Instructions to follow: Tally the lines in the entries below that contain the string "الفلسطينية", treating case as significant, and reply with the number alone.

Materials provided:
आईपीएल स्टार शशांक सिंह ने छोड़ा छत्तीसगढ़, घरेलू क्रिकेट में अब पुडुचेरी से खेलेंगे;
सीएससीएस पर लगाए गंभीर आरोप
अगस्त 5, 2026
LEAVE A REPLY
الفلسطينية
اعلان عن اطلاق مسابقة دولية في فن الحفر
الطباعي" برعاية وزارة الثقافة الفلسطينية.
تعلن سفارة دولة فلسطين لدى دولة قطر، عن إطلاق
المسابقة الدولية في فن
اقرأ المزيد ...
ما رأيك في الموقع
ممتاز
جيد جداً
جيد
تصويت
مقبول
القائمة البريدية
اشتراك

--

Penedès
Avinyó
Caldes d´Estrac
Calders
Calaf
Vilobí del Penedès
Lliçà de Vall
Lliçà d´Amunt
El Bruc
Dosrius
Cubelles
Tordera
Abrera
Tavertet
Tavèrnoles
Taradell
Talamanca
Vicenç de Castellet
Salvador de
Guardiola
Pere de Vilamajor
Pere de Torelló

--

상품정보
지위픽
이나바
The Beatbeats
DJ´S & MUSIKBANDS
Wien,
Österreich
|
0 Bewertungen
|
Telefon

Answer below: 2